TEXT SECTION:
>>>

The Ontological Interrelationship of the Persons of the Trinity

By the Reverend C. B. Hurlburt, Bowling Green, Ohio

 

Matthew 11:27

“ALL things have been delivered unto me of my Father: and no one knoweth the Son, save the Father; neither doth any know the Father save the Son, and he to whomsoever the Son willeth to reveal him.”

Luke 10:22

“All things have been delivered unto me of my Father; and no one knoweth who the Son is, save the Father; and who the Father is save the Son, and he to whomsoever the Son willeth to reveal him.”

Lange adds: “The complete form of expression would also require the addition (See Matthew 16:17, Luke 10.21):’No man knoweth the Son save the Father, and he to whomsoever the Father willeth to reveal him.’ “

“If there is any saying in the Gospels,” says Schumaker (Princeton Review, October, 1913), which we can esteem without hesitation a genuine, uncorrupted saying of Jesus, it is the acclamation of Matthew 11:27 (Luke 10:22).”

<<<

THE REQUEST: Return the Trinity text above word for word, with nothing changed, added or left out.

DATA:

>>>

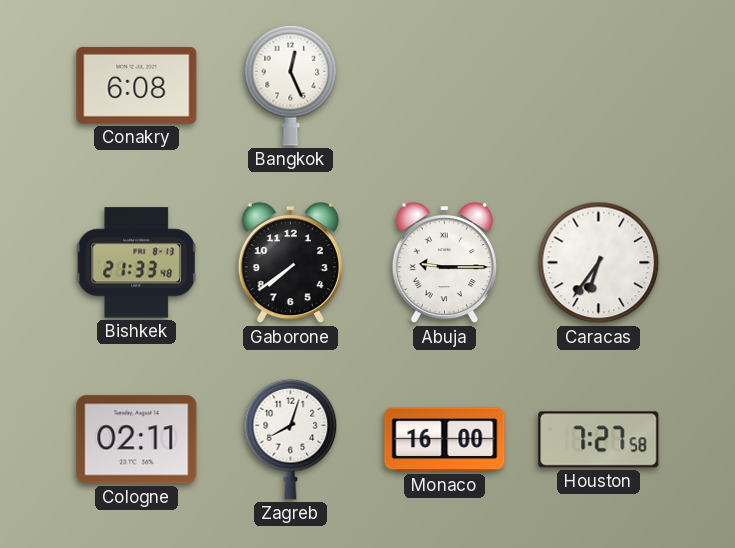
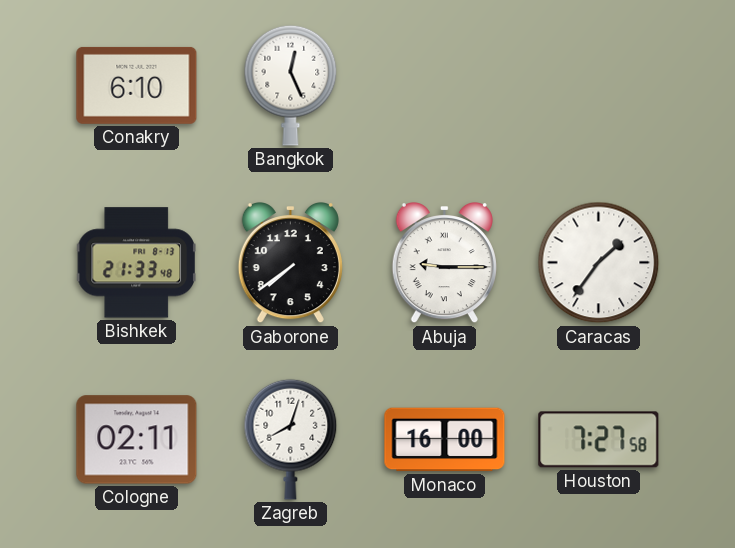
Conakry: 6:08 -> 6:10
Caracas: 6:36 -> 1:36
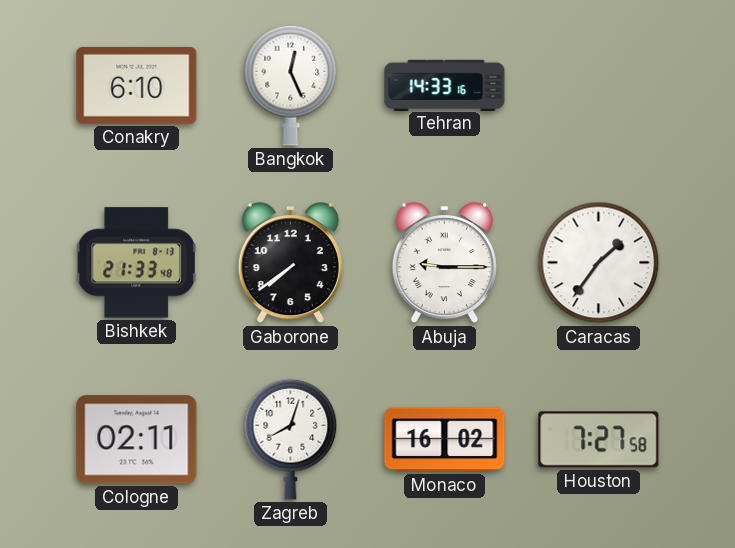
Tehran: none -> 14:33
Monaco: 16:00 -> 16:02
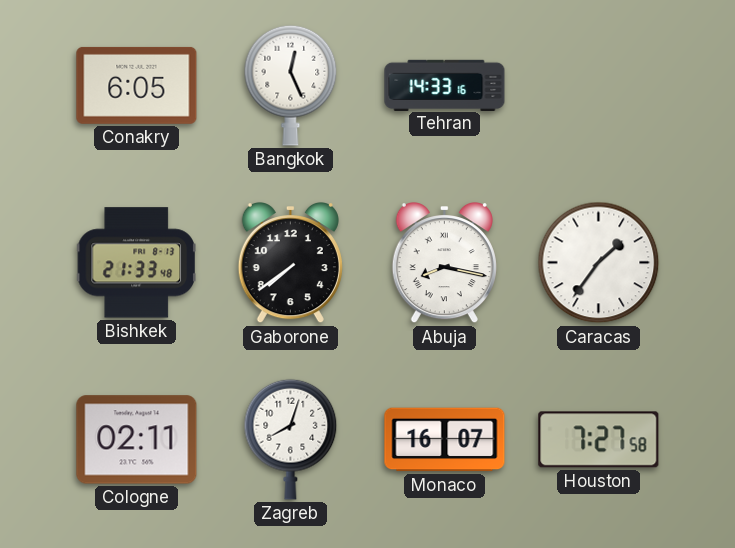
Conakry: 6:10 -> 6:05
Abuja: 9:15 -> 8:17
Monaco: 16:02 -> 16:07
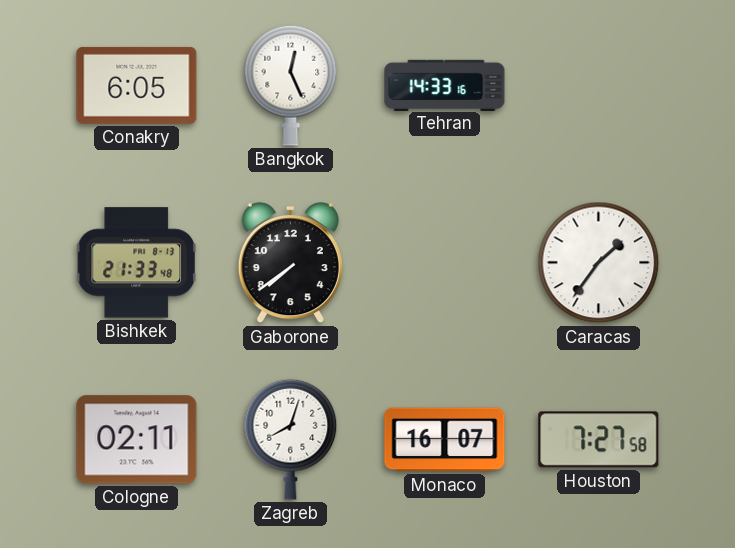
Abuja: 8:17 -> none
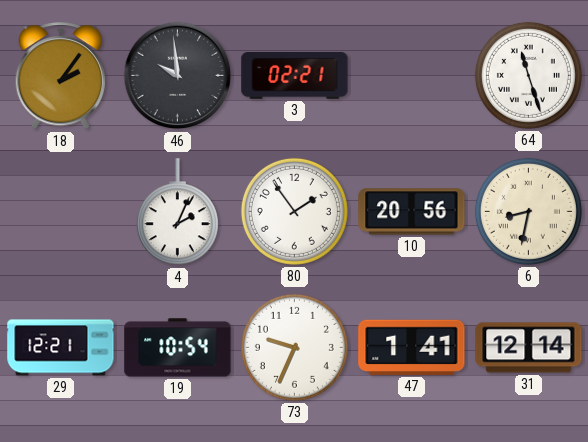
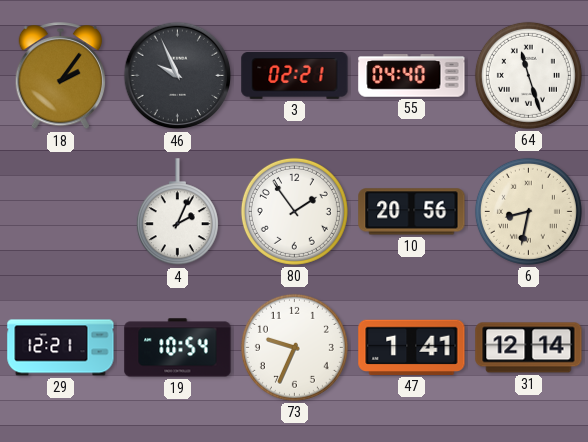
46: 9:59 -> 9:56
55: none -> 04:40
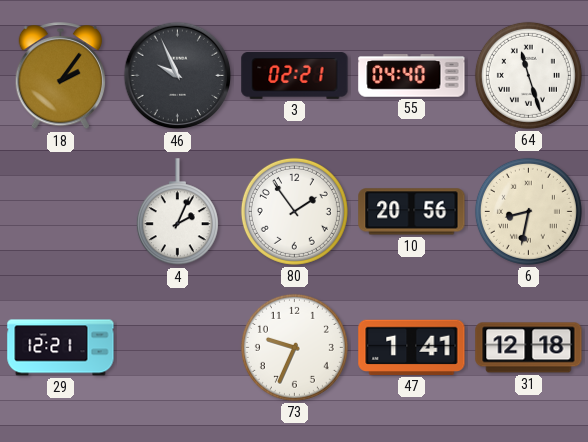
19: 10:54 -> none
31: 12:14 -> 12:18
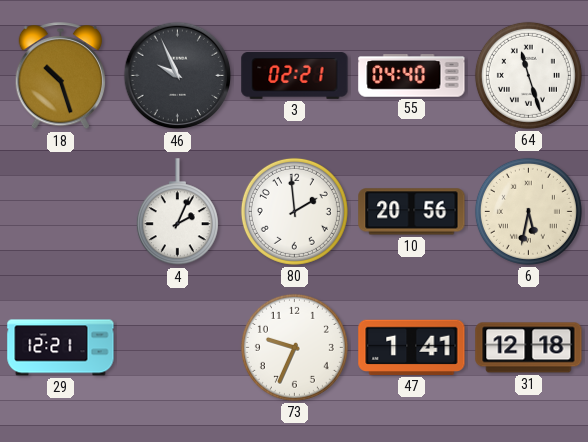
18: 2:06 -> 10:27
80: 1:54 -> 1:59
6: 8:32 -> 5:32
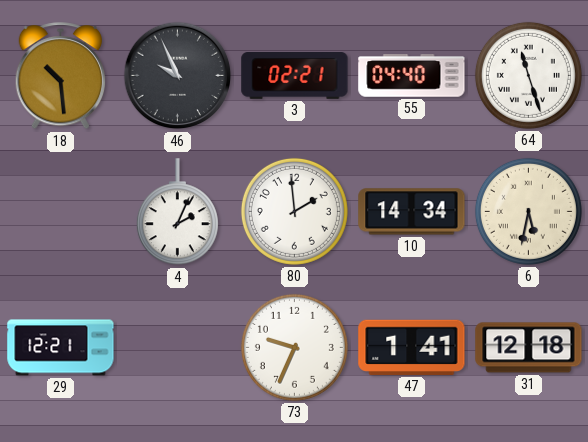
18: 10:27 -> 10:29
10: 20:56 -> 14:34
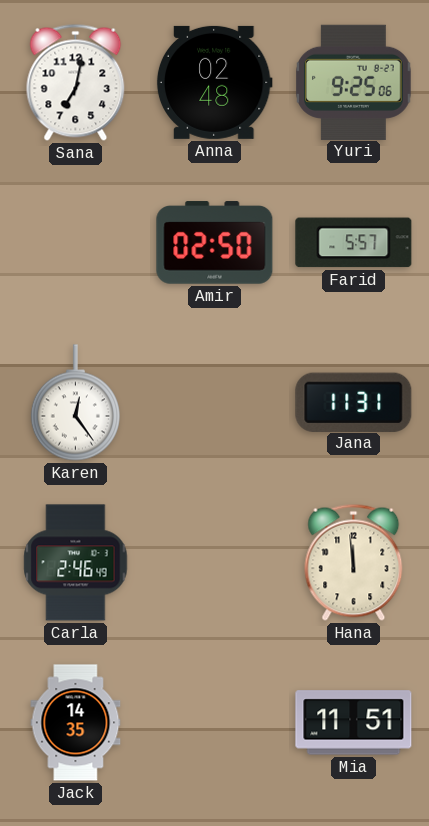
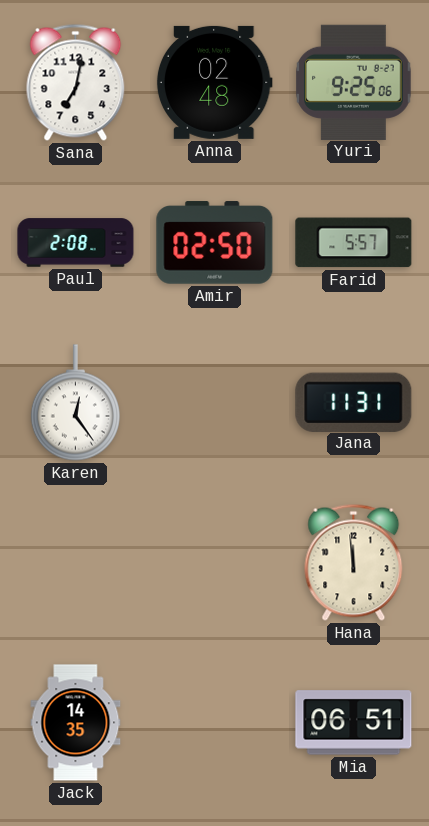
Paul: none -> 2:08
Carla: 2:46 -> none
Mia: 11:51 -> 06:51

<<<

OUTPUT BELOW:
The Ontological Interrelationship of the Persons of the Trinity

By the Reverend C. B. Hurlburt, Bowling Green, Ohio

 

Matthew 11:27

“ALL things have been delivered unto me of my Father: and no one knoweth the Son, save the Father; neither doth any know the Father save the Son, and he to whomsoever the Son willeth to reveal him.”

Luke 10:22

“All things have been delivered unto me of my Father; and no one knoweth who the Son is, save the Father; and who the Father is save the Son, and he to whomsoever the Son willeth to reveal him.”

Lange adds: “The complete form of expression would also require the addition (See Matthew 16:17, Luke 10.21):’No man knoweth the Son save the Father, and he to whomsoever the Father willeth to reveal him.’ “

“If there is any saying in the Gospels,” says Schumaker (Princeton Review, October, 1913), which we can esteem without hesitation a genuine, uncorrupted saying of Jesus, it is the acclamation of Matthew 11:27 (Luke 10:22).”